● EXERCISE GOAL: Filter the lines below, copying only those with the string "casing".

(Records excerpted from a collection)
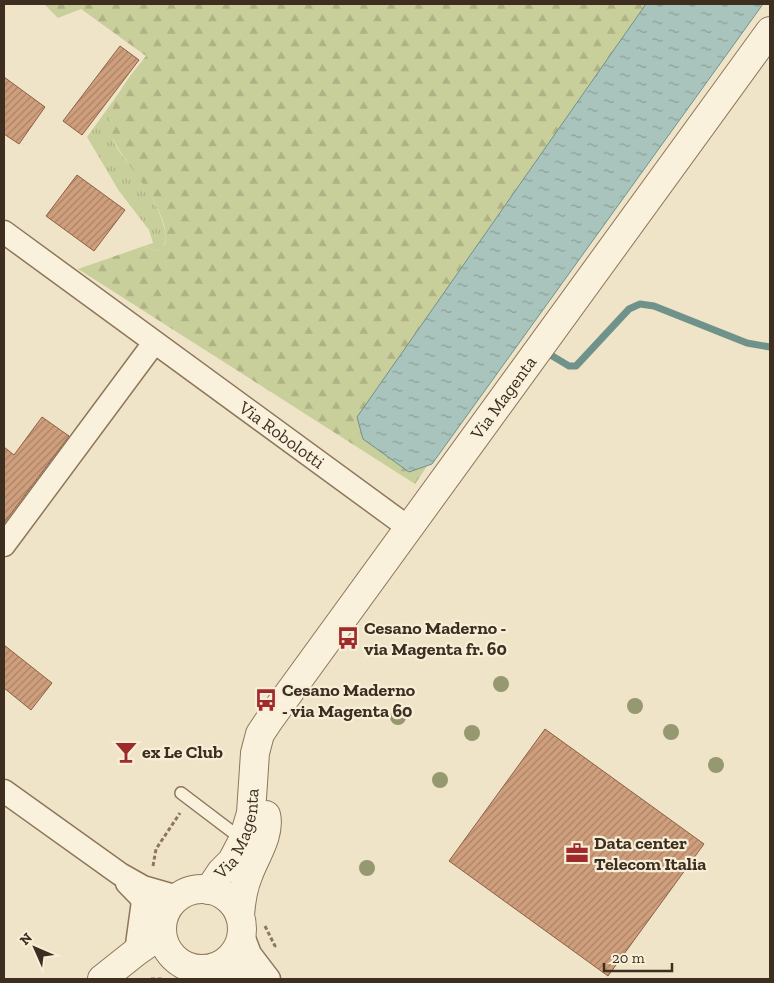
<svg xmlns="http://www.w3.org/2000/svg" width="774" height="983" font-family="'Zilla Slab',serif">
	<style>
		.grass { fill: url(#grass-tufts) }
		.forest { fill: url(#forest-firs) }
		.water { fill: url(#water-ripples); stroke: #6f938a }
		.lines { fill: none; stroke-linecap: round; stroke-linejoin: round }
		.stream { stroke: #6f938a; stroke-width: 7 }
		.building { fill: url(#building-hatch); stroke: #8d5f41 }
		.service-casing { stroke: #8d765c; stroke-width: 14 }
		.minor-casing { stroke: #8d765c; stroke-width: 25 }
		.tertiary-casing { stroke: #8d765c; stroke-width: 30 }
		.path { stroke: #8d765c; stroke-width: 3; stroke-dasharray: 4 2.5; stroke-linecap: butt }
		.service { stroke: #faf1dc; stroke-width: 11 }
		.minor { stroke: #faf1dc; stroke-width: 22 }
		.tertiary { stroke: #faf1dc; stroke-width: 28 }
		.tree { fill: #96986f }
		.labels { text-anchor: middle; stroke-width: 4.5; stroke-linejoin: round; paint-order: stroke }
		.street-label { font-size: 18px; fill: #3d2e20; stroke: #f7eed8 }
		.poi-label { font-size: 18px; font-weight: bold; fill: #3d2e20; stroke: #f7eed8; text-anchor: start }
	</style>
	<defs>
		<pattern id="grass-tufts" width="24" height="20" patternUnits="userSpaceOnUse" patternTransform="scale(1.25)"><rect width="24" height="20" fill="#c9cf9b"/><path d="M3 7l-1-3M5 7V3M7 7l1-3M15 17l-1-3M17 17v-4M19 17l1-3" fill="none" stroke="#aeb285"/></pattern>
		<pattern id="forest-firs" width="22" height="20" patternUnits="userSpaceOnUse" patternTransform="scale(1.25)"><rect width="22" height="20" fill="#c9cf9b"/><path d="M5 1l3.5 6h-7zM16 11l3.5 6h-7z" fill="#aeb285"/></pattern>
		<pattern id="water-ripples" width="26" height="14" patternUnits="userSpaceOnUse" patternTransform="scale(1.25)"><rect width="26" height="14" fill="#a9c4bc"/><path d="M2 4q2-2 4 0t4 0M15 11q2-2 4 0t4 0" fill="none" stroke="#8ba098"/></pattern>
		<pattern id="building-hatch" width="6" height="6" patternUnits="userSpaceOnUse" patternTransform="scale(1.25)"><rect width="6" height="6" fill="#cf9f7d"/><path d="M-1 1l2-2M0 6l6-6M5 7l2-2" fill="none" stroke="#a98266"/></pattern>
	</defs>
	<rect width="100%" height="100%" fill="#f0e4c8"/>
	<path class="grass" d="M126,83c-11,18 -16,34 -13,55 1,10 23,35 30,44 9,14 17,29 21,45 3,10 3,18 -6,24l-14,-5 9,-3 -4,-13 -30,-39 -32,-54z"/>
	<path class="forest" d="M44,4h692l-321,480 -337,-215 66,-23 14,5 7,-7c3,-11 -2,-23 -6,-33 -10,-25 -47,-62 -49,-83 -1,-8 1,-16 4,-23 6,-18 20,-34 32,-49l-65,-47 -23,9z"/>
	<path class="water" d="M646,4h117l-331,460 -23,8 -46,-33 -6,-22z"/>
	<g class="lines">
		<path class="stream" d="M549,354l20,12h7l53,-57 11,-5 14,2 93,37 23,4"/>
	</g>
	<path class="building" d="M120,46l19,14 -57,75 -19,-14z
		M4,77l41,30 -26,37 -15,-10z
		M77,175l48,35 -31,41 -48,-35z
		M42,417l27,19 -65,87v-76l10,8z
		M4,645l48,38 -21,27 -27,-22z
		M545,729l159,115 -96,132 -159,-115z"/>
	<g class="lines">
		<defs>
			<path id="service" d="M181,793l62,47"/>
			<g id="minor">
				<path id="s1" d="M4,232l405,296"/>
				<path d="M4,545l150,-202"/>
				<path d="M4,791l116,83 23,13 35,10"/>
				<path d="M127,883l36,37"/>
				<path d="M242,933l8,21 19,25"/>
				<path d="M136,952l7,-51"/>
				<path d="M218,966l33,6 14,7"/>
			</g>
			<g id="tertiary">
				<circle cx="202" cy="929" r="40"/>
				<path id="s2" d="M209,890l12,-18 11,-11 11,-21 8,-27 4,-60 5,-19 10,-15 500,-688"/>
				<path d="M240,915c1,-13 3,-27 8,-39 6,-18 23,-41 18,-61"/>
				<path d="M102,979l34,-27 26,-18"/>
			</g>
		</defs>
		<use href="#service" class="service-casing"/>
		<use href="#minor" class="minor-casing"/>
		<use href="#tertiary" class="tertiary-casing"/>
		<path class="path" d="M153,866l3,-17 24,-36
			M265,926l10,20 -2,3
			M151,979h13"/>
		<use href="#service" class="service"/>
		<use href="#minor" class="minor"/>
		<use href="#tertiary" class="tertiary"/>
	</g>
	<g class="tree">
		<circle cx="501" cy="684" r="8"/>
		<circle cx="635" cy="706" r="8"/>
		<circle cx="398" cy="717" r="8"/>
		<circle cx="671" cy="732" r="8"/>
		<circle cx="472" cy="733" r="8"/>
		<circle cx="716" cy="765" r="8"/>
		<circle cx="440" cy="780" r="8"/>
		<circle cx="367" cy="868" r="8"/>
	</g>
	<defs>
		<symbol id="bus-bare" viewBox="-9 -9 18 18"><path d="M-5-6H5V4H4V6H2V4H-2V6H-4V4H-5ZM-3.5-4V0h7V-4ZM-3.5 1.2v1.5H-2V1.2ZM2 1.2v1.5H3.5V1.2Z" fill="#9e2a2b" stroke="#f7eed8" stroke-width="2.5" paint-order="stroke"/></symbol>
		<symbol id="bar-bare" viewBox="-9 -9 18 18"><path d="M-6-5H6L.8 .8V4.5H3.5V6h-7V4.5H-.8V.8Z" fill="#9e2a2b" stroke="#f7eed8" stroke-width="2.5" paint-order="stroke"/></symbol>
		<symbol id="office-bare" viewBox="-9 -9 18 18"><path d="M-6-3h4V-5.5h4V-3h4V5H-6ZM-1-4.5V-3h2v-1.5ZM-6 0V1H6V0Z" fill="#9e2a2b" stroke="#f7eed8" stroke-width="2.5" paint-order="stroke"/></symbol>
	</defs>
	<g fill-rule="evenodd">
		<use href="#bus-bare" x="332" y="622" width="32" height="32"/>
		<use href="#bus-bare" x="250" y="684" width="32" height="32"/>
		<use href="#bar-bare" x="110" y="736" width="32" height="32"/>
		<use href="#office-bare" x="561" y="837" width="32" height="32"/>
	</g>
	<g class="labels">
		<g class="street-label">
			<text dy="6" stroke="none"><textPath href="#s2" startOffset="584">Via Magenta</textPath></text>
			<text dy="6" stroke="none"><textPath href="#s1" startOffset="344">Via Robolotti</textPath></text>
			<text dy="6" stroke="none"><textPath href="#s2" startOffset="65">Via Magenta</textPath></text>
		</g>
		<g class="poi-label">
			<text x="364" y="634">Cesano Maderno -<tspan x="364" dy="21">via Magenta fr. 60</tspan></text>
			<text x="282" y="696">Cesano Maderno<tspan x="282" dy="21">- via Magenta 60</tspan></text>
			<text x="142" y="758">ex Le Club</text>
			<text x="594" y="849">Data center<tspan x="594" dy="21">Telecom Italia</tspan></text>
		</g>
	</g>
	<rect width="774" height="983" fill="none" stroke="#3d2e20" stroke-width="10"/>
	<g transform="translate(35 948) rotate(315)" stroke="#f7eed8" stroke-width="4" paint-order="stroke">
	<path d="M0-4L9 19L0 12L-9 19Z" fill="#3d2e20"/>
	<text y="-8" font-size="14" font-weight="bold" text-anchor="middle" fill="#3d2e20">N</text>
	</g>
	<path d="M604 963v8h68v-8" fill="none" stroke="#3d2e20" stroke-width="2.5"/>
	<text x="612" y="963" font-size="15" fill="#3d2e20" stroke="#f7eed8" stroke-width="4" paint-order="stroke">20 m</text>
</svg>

● RESPONSE FOR THIS EXERCISE:
		.service-casing { stroke: #8d765c; stroke-width: 14 }
		.minor-casing { stroke: #8d765c; stroke-width: 25 }
		.tertiary-casing { stroke: #8d765c; stroke-width: 30 }
		<use href="#service" class="service-casing"/>
		<use href="#minor" class="minor-casing"/>
		<use href="#tertiary" class="tertiary-casing"/>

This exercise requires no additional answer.